- Born: 4 September 1997 (age 29) Amiens, France

Gymnastics career
- Discipline: Women's artistic gymnastics
- Country represented: France; (2012-2016);
- Club: Henin Gym
- Retired: 2016

= Valentine Pikul =

French artistic gymnast

Valentine Pikul (born 4 September 1997) is a French former artistic gymnast. She competed for France at the 2015 European Games and at the 2015 World Championships.

== Gymnastics career ==
Pikul made her international debut at the 2012 International Gymnix in Montreal where the French team won the bronze medal. Individually, Pikul finished 7th in the uneven bars event final. Then at the 2012 Junior European Championships, she competed with Louise Vanhille, Claire Martin, Clara Chambellant, and Maëlys Plessis, and the team finished 7th. Pikul finished 21st in the all-around final.

Pikul made her senior debut at the 2014 French Championships where she won the silver medals in the all-around, uneven bars, and balance beam behind Youna Dufournet and on vault behind Marine Brevet. She competed at the 2014 European Championships alongside Brevet, Dufournet, Claire Martin, and Valentine Sabatou, and the team finished 11th in the qualification round. At the Élite Gym Massilia in Marseille, she finished 5th in the all-around.

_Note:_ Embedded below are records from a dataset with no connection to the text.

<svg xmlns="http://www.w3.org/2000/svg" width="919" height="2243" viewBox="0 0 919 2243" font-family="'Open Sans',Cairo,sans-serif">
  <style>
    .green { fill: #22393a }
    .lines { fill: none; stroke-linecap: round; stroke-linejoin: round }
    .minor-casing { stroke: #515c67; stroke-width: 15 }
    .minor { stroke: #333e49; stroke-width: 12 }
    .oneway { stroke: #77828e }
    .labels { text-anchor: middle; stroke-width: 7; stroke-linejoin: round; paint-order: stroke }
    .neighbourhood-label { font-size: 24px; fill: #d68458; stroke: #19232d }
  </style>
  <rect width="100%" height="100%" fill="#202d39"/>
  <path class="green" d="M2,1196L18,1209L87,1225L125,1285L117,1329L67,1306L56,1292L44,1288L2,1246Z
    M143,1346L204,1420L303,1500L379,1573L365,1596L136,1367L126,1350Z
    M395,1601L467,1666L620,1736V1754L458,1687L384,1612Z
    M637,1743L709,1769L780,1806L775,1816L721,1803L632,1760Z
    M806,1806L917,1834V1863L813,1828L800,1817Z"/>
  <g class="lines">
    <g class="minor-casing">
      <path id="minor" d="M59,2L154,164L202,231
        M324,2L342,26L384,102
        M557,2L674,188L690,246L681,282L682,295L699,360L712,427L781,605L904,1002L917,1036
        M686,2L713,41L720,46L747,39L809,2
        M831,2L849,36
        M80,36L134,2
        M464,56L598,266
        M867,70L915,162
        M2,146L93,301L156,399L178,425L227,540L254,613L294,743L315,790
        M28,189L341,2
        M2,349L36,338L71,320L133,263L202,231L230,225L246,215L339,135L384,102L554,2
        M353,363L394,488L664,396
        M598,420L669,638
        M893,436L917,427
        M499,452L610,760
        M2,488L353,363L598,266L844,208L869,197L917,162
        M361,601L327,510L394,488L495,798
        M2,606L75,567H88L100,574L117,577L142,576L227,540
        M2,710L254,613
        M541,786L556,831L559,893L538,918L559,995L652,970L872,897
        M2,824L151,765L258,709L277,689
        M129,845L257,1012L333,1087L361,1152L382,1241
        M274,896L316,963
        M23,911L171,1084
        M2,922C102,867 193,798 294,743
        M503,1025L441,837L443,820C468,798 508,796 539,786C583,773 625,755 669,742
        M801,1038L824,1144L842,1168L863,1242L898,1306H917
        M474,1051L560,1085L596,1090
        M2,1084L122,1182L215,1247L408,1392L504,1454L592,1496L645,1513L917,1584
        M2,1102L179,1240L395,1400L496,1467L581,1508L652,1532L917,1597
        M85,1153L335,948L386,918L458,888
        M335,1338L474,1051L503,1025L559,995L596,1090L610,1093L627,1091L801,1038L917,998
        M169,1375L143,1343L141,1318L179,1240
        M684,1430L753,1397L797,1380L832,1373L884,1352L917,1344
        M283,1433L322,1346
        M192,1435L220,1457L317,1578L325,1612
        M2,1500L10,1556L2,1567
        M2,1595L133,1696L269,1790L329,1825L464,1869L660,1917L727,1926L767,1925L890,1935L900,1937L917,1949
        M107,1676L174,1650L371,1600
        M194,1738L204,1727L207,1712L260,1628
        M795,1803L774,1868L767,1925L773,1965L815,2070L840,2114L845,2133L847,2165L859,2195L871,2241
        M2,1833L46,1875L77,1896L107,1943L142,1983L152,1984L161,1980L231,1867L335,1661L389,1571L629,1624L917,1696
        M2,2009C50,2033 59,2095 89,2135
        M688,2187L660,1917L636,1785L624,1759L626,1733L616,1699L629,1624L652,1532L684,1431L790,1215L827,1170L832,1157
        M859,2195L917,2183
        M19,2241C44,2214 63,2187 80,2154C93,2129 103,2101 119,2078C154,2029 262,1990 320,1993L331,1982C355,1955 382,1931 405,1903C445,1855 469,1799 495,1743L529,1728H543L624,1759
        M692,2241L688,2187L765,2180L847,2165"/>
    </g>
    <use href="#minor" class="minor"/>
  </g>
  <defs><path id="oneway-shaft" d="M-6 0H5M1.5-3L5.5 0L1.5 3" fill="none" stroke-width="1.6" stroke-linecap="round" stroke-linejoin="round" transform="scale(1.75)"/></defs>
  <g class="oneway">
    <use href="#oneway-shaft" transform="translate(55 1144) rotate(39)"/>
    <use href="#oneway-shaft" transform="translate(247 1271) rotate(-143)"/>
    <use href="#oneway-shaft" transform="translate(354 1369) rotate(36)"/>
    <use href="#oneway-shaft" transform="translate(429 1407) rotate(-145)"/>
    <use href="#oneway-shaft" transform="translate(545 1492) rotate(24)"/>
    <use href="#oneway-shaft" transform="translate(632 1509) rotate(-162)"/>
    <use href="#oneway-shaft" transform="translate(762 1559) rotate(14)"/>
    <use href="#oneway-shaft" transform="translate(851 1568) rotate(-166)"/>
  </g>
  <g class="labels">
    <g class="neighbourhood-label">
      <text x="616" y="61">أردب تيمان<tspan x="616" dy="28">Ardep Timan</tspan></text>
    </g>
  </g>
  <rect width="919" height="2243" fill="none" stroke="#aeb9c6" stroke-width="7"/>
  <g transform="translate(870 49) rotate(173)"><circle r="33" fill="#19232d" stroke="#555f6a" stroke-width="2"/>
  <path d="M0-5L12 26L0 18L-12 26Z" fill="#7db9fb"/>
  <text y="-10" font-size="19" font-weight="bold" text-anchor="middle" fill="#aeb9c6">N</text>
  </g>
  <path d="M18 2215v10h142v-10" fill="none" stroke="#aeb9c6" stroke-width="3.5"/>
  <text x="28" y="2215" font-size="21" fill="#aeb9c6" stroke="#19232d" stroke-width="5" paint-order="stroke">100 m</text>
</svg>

At the 2015 French Championships, Pikul finished 4th on the uneven bars. She competed at the 2015 City of Jesolo Trophy where the French team finished 4th, and Pikul finished 5th in the uneven bars event final with a score of 14.050. She then competed at the 2015 European Games alongside Marine Brevet and Anne Kuhm, and they finished 4th in the team competition. Pikul finished 8th in the all-around final with a total score of 52.999, and she finished 6th in the floor exercise event final. She was then selected to compete at the 2015 World Championships with Marine Brevet, Loan His, Anne Kuhm, Claire Martin, and Louise Vanhille, and they finished 10th in the qualification round.

At the 2016 French Championships, Pikul finished 9th in the all-around. She was not selected for the 2016 Olympic Team, and she then retired due to injuries.